* _Page extract_

════════

Friday, October 17, 2008

How to load MSHTML with data

Download the sample code for this article.

This week I needed to write code to parse HTML pages and find the IMG tags to extract the images. I saw that the IHTMLDocument2 interface includes the get_images() function, so I figured that this would be a trivial problem to solve, especially since MSHTML supports running outside of a browser window.

This "trivial problem" has now taken me the better part of a week to solve. Most of the solutions I found are buggy, wrong or incomplete, some of which are from Microsoft technical articles.

For this project, I was starting with a raw buffer that contained HTML data. The buffer was multibyte, not Unicode, but the encoding of the buffer was not known in advance, so I couldn't convert the data to Unicode without parsing the page to extract the charset tag. Since parsing is what MSHTML was supposed to do for me in the first place, this made the Unicode calls useless.

1. IMarkupServices

The first article I found was from CodeProject, titled How to identify the different elements in the selection of web pages? Although the article didn't solve my exact problem, it did lead me to IMarkupServices and ParseString(), with supporting information from CodeGuru in Lightweight HTML Parsing Using MSHTML.

Unfortunately, I was never able to make this work. As it turned out, this solution wouldn't have worked anyway because ParseString requires a Unicode string and I couldn't provide one. [Note: I now believe that I needed a message loop to make this work, as in #3 below, but I didn't verify this.] Update 12/21/2010: I was finally able to make IMarkupServices work properly using sample code from MSDN. IMarkupServices does not require a message loop, and you can read HTML with any character set using ParseGlobal instead of ParseString. However, IMarkupServices does have some strange drawbacks. The IHtmlDocument2 object it returns is not fully functional. You cannot QI IPersistStreamNew to serialize it and IHtmlDocument3::get_documentElement simply fails. I've also found comments that IMarkupServices will simply fail on many web pages.

2. IHtmlDocument2::write()

════════

* _Data extract_

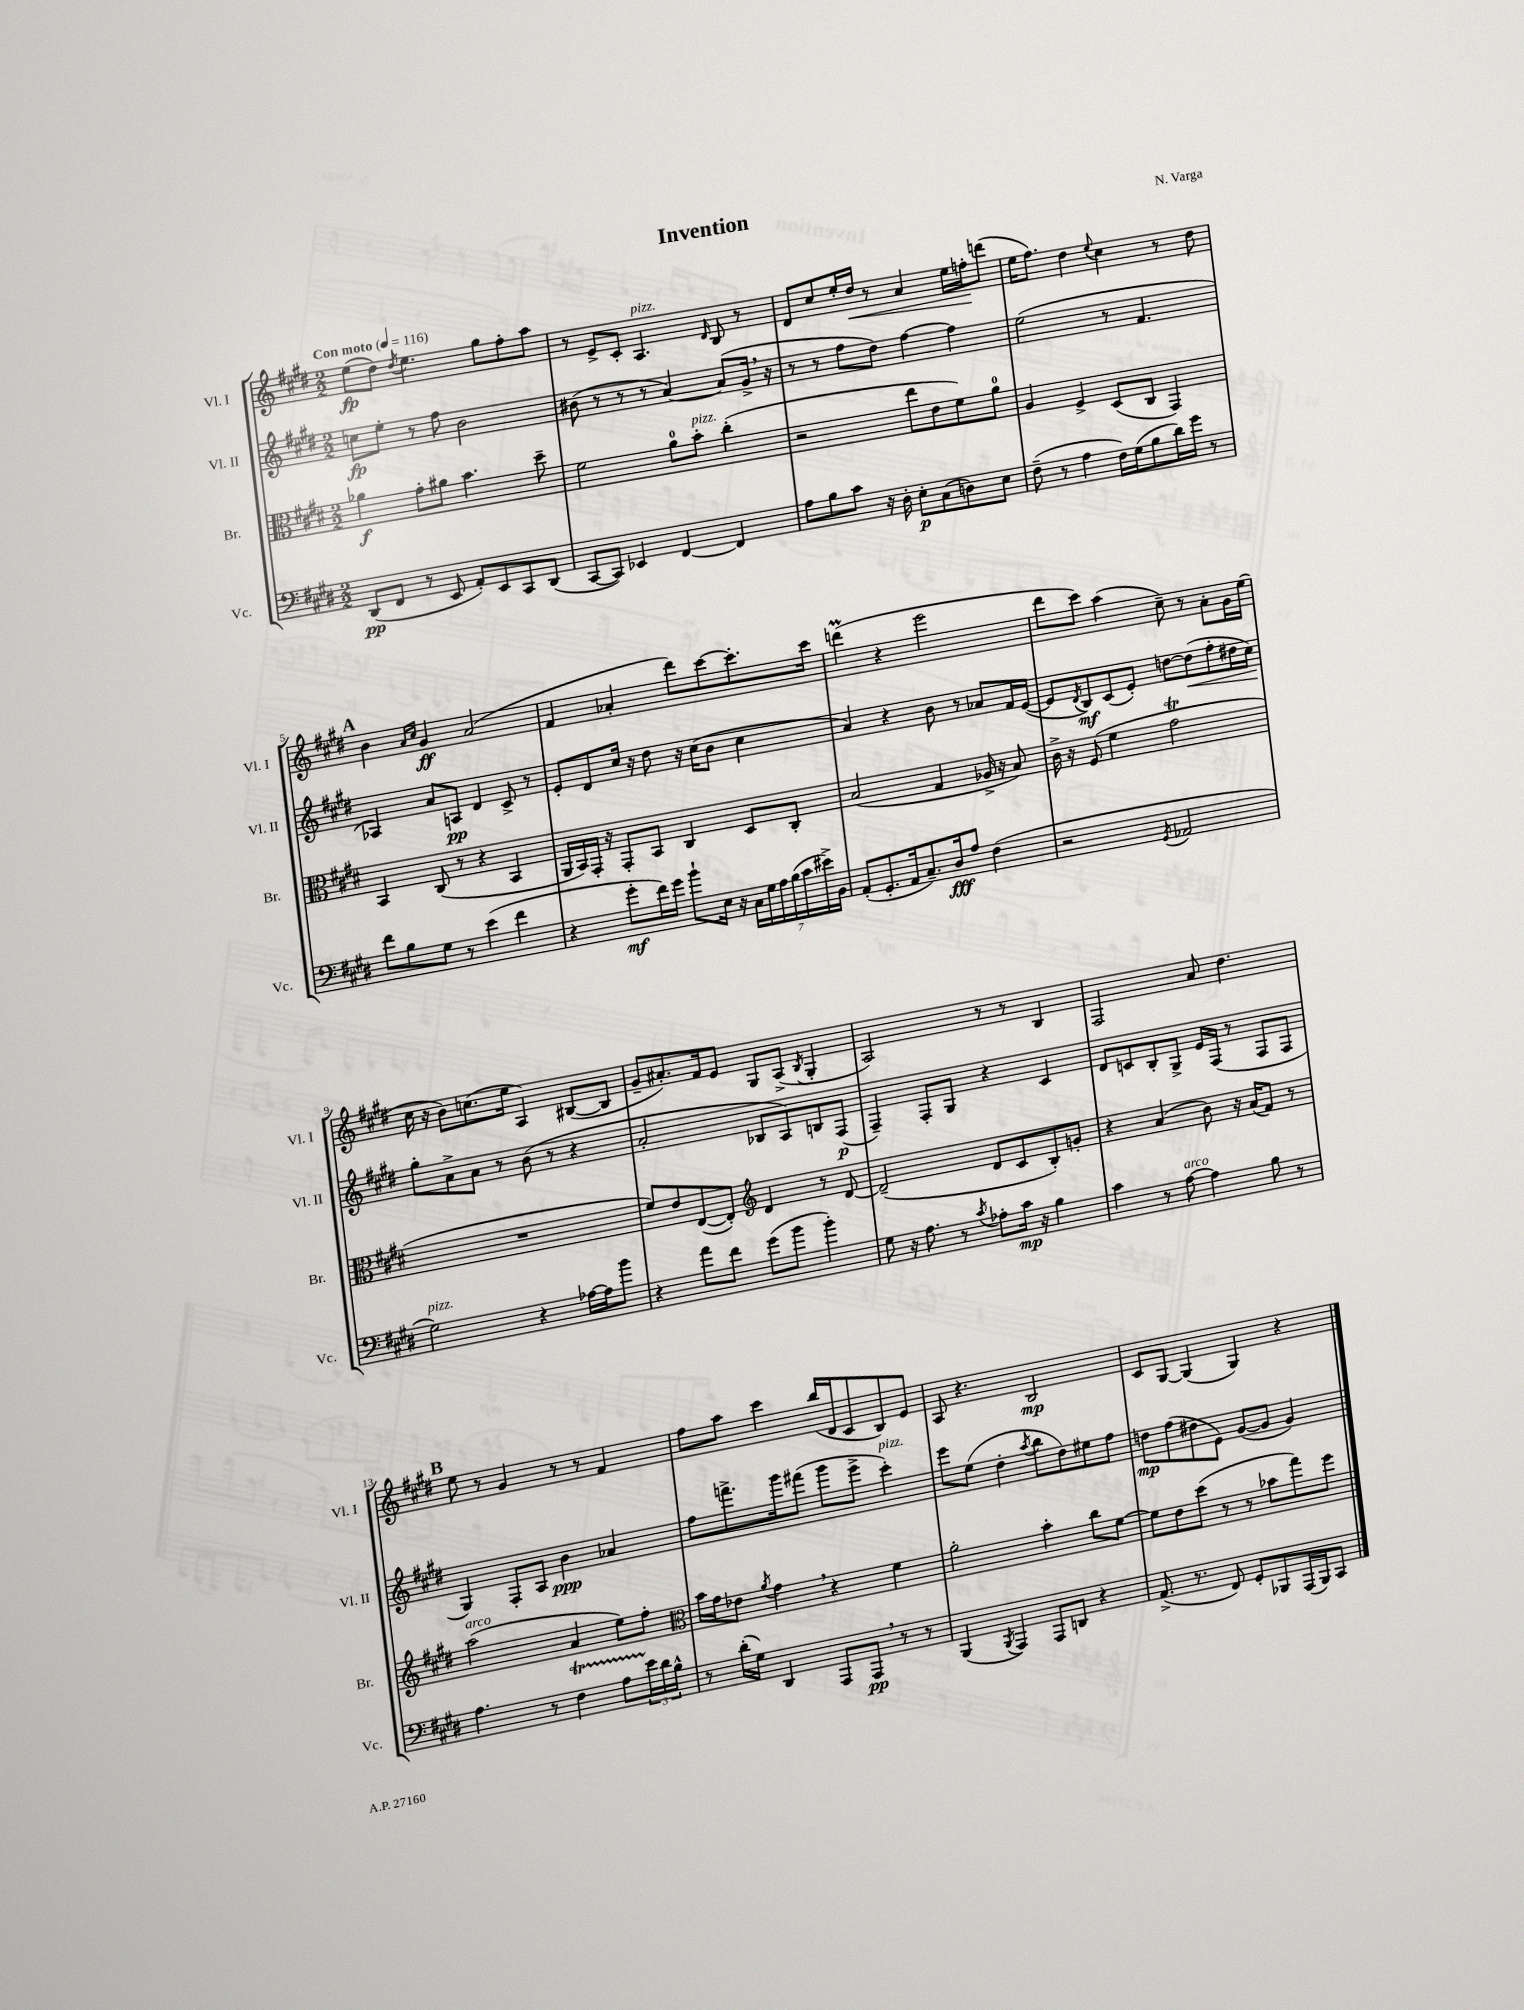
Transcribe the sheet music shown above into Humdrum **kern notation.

════════

* _Work to be completed_
According to the MSHTML post, which call lets IMarkupServices read HTML with any character set? Rely only on the MSHTML post, not on the listing.

* _Solution to the problem_
ParseGlobal, used instead of ParseString.